I make them as quickly as I can, quicker than the other fellow, if I can. Often my haste is a mistake, but I live with the consequences without complaint.
Words spoken by someone whose background is that of a fighter pilot—a special and essential quality where your life depends on an unconscious ability to react in the blink of an eye.
Words spoken by John McCain, in his 2002 book, Worth the Fighting For: The Education of an American Maverick, and the Heroes Who Inspired Him.
Words spoken by someone who, by temperament, training, and experience is uniquely unqualified to be president of the United States.
Much has been written and debated about the qualifications of Sarah Palin to be vice president, let alone step into the Oval Office should John McCain become president and then have to leave the stage. It’s an unwinnable argument; people’s assessment of her is filtered through their own biases, beliefs, and values. But the decision to select Palin as his VP demonstrates without question a quality in McCain that should give everyone pause. It’s best stated in his own words—the above quote.
It’s reflected in the process undertaken to choose Palin. “Alaska Gov. Sarah Palin was not subjected to a lengthy in-person background interview with the head of Sen. John McCain’s vice presidential vetting team until last Wednesday in Arizona, the day before McCain asked her to be his running mate, and she did not disclose the fact that her 17-year-old daughter was pregnant until that meeting, two knowledgeable McCain officials acknowledged Tuesday,” writes Dan Balz in a front-page article in today’s Washington Post.
Balz quotes McCain officials who argue that the decision wasn’t rushed, that a thorough investigation of Palin had taken place. “Aides had said earlier that Palin was invited to meet McCain in Arizona only after she appeared to be a likely choice, barring something unforeseen in her interview with the candidate. But what they had not said was that [former White House counsel Arthur] Culvahouse had not yet conducted his interview until that time as well.”
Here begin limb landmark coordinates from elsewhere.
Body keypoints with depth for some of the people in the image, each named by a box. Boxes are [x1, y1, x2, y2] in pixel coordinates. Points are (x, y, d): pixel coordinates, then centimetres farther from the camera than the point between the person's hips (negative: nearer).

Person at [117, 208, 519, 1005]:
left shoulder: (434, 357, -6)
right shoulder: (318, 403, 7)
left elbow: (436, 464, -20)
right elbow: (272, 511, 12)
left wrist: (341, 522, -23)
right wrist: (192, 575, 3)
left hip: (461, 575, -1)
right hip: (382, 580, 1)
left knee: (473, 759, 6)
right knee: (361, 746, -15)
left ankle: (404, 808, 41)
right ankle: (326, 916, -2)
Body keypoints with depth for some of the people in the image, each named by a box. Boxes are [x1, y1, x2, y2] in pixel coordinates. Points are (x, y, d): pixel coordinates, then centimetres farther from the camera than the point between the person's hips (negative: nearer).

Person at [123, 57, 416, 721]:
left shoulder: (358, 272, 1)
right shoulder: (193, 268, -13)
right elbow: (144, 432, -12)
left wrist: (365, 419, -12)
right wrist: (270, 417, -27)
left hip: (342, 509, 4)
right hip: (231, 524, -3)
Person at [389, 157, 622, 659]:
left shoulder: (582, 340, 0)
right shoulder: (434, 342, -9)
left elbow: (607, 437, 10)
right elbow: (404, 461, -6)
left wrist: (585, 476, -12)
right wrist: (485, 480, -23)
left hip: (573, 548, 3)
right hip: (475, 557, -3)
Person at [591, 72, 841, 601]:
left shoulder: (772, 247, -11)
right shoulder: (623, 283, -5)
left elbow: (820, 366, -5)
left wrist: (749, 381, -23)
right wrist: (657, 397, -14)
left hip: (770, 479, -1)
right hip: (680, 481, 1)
Friday, McCain announced her as his “soul mate.” It was a rushed judgment based on his assessment of his candidacy after witnessing the Democratic convention.
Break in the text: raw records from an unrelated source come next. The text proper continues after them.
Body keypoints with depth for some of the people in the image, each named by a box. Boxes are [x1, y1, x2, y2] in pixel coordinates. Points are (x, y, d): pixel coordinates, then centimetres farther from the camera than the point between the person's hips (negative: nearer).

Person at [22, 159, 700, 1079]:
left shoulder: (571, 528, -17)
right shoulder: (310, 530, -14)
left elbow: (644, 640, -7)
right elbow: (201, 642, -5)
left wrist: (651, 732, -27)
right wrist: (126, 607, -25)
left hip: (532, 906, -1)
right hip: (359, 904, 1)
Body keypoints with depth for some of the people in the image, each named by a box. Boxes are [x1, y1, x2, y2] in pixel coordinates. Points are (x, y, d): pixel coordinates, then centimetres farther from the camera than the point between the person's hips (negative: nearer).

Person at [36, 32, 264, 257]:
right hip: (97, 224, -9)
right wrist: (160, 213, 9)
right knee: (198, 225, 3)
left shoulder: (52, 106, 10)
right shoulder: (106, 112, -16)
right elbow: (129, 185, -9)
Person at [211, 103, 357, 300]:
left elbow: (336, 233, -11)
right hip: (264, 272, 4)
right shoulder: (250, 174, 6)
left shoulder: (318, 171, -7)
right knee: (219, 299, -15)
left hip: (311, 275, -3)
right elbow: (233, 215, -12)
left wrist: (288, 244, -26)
The Republican strategy to focus on experience, now foundering on the rocks of Palin’s very thin public resume, has always been a smoke screen. Lincoln, Truman, Carter, Reagan, Clinton, and Bush II, all had negligible experience. One could argue that the job of president is so incomprehensibly complex that literally no one except someone running for a second term has the vaguest idea what they’re getting into or has had the experience to prepare them for the job.
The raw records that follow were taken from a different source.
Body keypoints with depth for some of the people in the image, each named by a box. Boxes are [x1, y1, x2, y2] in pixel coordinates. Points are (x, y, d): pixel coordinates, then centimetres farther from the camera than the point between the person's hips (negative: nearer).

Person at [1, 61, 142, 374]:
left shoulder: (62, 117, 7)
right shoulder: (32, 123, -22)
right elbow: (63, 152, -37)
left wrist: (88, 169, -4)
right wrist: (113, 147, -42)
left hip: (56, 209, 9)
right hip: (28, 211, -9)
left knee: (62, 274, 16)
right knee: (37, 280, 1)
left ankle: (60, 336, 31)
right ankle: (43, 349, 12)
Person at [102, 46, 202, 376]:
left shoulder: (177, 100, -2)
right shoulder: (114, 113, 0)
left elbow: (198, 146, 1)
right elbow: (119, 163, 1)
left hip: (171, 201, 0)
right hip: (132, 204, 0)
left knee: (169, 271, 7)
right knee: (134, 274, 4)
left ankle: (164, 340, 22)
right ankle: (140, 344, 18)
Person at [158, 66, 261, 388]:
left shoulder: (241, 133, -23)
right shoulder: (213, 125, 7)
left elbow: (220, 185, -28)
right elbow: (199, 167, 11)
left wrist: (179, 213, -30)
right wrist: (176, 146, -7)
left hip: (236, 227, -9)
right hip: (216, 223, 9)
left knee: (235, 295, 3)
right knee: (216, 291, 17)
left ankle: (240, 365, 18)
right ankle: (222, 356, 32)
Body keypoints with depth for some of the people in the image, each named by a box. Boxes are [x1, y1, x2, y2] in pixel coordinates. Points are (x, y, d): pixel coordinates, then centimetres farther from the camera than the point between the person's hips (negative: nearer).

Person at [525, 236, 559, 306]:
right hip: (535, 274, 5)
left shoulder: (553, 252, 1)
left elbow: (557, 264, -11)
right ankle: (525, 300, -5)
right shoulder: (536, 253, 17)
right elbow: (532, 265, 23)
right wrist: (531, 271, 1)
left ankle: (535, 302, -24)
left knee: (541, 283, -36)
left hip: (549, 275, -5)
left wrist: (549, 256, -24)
The CEO of a Fortune 500 company once told me that the hardest transition he’d ever faced in his career was moving from President and COO to President and CEO. One of the most brilliant, arrogant, and ruthless men I’d ever met, he said that he was completely unprepared for the feeling of suddenly having no one on whom to lean. There was no one above him to whom he could turn for guidance.
Such is the fate of anyone who takes the oath of office to become president of the United States.
The real issue is judgment—how well does one make decisions under pressure so intense that after eight years in office, virtually every president (save Reagan who slept through most of his term) looks 20 years older and, should they be fortunate enough to have hair, leaves with a full head of gray or white hair.
Palin is not the only reason to question McCain’s ability to make decisions under pressure. John McCain is proud of his maverick status, and it’s one of the reasons he’s been a great senator. That body needs mavericks, people who buck the system and stir the pot, who are unafraid to take unpopular stances, issue bold and provocative statements, the consequences be damned. But these are not qualities that one wants in a president, whose every word, gesture, and glance are scrutinized not only by the media, but by the people around him and people around the world.